5.You have to be nice to everyone. The people least likely to come up to you and ask to pet your puppy are the people most like you. The people most likely to come up to you and ask to pet your puppy are: homeless people, young punks that look like they might shiv you, the old people you were scared of as a child and crazy people of all ages. You learn pretty quick how to interact with a wide variety of people you normally wouldn’t give more than a passing glance to.

4. There’s no such thing as 9 to 5. Puppies need constant attention, I think this statement needs no explanation (if you don’t know what I’m talking about, please don’t get a puppy). Communities need constant attention as well. A social network probably won’t eat all of your shoes if left alone, but you still need to nurture it, guide it and provide discipline to help it grow.

3. Disaster preparedness. Puppies are unpredictable. You can’t have every day to unfold as expected, you need to be ready for anything. Community management is much the same way. Anyone can say nice things on the Internet. What separates the really smart people from the “gurus” is the ability to stay calm at all times and swiftly handle incredibly horrible situations.

2. Everyone believes they can do your job better than you can. Walking down the street with your puppy, minding your own business? Surprise, someone will tell you what you are doing wrong and what you should be doing next. The same is true for community management. No matter what your strategy is, people will disagree. Knowing how to handle those opinions (or “helpful” pieces of advice) can make a huge difference in your job.

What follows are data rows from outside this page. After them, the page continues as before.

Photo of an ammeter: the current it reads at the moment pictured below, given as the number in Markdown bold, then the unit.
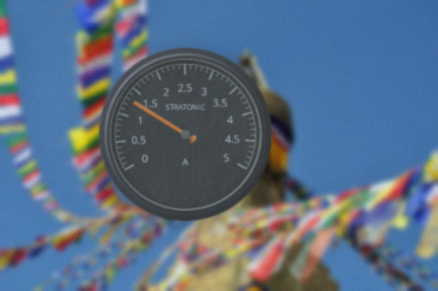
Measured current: **1.3** A
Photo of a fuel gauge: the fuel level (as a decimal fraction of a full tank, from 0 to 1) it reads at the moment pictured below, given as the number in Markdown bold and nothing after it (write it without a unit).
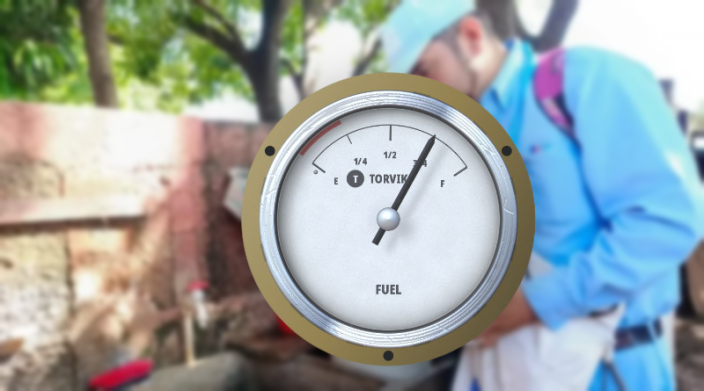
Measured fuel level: **0.75**
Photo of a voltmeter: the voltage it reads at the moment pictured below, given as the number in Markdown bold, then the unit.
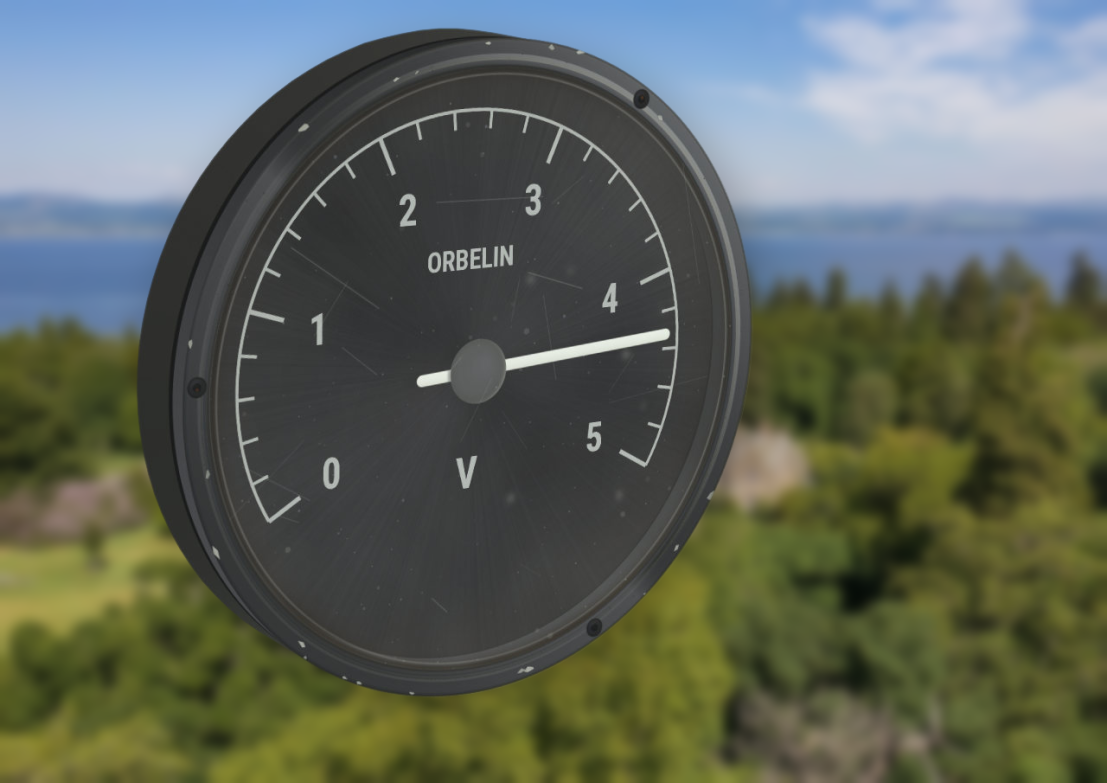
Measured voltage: **4.3** V
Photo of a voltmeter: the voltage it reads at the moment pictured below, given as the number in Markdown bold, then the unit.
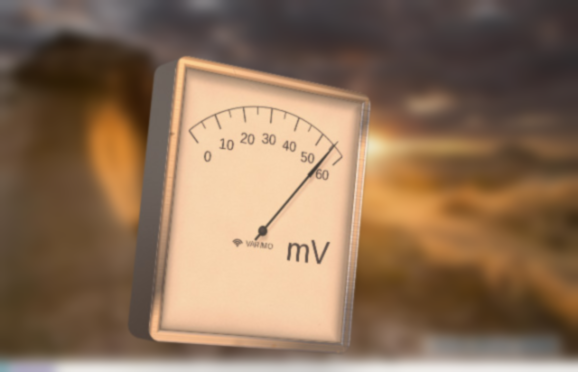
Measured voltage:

1. It’s about listening, not talking. When you have a puppy, everyone stops to talk to you. The thing is, they don’t want to hear about your puppy, your puppy has reminded them of a story that they immediately want to share. Online communities are no different. No one joins a community to sit back and take what you are selling, they want to share. They want to be a part of something.

*Photo of Chill Winston Lang, genius puppy.